Pour tout le reste, d’ailleurs, pourquoi chercher à tout prix des garanties préalables, connaître à fond à qui on a affaire, s’assurer à l’avance une porte de sortie ? Pourquoi se soumettre régulièrement à des check-up médicaux, à des précautions sérieuses, voire à une série de vaccins, pour sauvegarder envers et contre tout ce qu’on appelle une bonne santé ? Il est bien plus tentant, peut-être, de laisser faire les circonstances, les événements considérés comme naturels, voire la chance, et aussi la malchance. Donc ne pas construire sa personne, son avenir, sur des modèles prétendus gagnants décrits comme le résultat de preuves répétées et systématisées. Se fier au hasard et à des changements inattendus de quelque chose qui de toute façon permet de sauvegarder une certaine marge de mystère, d’imprévisible, voire d’étonnant. Ne décider, s’il le faut, qu’à la dernière minute. Se laisser guider davantage par des impulsions que par des raisonnements, par des intuitions que par une méthodologie vivement conseillée par de soi-disant sages, par des gourous de tout genre.
Nul ne peut prévoir réellement ce qui se passera demain ou l’année prochaine. Même les prévisions météorologiques peuvent être plus qu’aléatoires. Combien de temps un grand amour va-t-il, ou d’ailleurs peut-il durer ? Le plaisir érotique ne peut de toute façon pas être vraiment programmé. Autant le chagrin que la satisfaction sont soumis, qu’on le veuille ou non, à des coefficients dictés par l’imprévu, enracinés dans une stricte probabilité. La physique quantique, structurée justement sur l’incertitude, s’est révélée bien plus valable que la physique dite classique friande depuis toujours de précision mathématique.

## Données d'origine
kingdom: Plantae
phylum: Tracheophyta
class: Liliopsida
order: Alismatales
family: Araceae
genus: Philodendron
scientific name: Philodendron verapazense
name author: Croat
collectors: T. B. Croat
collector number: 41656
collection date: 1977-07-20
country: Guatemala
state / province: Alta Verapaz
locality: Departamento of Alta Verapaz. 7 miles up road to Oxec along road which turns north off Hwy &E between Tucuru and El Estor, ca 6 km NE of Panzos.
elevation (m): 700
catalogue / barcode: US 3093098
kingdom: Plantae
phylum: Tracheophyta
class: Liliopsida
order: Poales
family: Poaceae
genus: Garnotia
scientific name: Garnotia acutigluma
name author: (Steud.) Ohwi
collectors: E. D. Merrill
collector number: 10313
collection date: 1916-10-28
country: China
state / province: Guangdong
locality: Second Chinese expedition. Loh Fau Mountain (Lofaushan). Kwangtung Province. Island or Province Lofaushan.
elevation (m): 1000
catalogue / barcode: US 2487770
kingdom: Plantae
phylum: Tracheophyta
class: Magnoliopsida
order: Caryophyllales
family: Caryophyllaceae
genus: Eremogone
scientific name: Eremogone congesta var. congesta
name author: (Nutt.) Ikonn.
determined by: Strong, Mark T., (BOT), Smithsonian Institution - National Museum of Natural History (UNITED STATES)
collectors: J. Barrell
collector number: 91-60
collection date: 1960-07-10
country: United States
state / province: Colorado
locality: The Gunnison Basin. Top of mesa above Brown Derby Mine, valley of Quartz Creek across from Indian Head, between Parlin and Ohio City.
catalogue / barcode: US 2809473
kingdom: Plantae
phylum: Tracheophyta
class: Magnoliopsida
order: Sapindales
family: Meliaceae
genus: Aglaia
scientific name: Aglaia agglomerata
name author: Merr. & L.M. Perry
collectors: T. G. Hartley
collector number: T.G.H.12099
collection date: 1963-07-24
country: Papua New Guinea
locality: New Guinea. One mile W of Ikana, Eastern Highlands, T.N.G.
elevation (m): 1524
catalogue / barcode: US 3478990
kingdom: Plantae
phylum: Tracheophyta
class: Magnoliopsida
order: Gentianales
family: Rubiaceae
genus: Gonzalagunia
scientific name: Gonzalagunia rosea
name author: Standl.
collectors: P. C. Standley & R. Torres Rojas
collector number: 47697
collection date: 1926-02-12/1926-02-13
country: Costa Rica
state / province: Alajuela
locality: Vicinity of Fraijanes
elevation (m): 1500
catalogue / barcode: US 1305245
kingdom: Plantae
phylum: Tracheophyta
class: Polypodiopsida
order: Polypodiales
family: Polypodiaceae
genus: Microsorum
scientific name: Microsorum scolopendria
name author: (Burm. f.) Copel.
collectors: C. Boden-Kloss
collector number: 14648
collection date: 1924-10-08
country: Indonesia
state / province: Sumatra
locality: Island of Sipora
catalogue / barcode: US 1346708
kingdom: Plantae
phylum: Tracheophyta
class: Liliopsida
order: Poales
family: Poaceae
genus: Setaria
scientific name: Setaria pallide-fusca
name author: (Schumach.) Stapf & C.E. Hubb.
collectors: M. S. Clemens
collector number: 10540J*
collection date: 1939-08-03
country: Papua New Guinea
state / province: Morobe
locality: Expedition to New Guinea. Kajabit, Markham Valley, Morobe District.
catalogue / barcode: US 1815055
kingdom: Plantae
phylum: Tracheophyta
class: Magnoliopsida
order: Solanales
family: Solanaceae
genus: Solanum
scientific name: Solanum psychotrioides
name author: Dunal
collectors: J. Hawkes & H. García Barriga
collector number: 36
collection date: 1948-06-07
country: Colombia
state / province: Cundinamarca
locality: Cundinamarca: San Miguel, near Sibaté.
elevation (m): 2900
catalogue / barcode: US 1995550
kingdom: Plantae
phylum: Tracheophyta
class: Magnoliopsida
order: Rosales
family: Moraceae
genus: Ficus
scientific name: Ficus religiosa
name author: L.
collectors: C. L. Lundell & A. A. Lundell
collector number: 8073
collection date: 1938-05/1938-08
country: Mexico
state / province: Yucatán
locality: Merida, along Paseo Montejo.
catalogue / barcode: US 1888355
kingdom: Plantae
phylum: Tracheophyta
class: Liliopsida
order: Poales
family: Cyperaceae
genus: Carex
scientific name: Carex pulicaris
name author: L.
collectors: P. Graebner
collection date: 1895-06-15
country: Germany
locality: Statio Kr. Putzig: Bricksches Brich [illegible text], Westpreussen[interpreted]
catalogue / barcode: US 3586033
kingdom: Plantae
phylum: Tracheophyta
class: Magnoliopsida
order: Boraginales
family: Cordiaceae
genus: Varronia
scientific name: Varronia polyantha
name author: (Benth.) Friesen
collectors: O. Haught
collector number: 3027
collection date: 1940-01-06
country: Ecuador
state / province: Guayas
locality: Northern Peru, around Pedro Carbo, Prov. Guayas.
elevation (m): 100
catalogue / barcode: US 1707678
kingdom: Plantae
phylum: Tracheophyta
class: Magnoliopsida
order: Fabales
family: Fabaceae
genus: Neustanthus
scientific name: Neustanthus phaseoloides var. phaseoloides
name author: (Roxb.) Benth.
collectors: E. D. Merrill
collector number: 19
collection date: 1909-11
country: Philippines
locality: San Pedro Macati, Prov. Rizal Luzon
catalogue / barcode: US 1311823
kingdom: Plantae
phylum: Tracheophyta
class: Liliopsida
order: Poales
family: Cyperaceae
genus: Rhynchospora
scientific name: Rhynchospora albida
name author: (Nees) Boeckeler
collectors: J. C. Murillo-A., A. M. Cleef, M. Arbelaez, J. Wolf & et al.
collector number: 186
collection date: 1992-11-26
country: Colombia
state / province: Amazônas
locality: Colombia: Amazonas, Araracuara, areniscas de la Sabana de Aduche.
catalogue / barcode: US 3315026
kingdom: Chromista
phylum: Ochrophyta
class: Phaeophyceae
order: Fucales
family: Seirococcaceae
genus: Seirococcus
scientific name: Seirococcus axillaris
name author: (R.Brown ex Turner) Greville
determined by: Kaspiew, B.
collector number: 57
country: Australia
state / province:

## Travail demandé
(1) Répondez aux questions suivantes sur le texte consacré au hasard et à l'imprévu.
(a) Par quoi vaut-il mieux se laisser guider plutôt que par des raisonnements ?
(b) À quel moment le texte propose-t-il de décider, s'il le faut ?
(c) Quelle physique s'est révélée bien plus valable que la physique dite classique ?
(2) Prolongez le texte consacré au hasard et à l'imprévu en reprenant après sa dernière phrase.

## Réponses numérotées
(1)
(a) Par des impulsions.
(b) À la dernière minute.
(c) La physique quantique.

(2)
On peut, bien sûr, jouer sur les mots : accepter par exemple la persistance inévitable des transformations. Accepter son propre vieillissement comme une série de nouveautés physiologiques et pathologiques plutôt que de n’y voir qu’une affreuse destinée négative plus qu’annoncée. Accepter l’alternance de frustrations et de gratifications non comme un inconvénient majeur de l’existence, mais comme une variation sur le thème. Des désirs très persistants peuvent le rester, mais il n’est pas dit qu’ils soient toujours des désirs de la même chose. Des projets fort respectables peuvent aussi soudain changer de cible.
Chaque jour apporte sa peine, dit-on. On peut ou on doit s’y résigner d’avance. Mais il est possible qu’on mette l’accent davantage sur ce qu’on peut faire de cette peine : la subir sans trop se plaindre, sans trop gémir, ou, pourquoi pas, essayer de la métamorphoser en quelque chose de particulièrement intéressant, de positif. On peut s’éloigner, sans même bien s’en rendre compte, de ses propres habitudes et tendances. Sans non plus alors être convaincu qu’il ne faut pas se laisser faire par l’idée que tout ira pour le mieux si l’on est prêt à ne vivre qu’au jour le jour.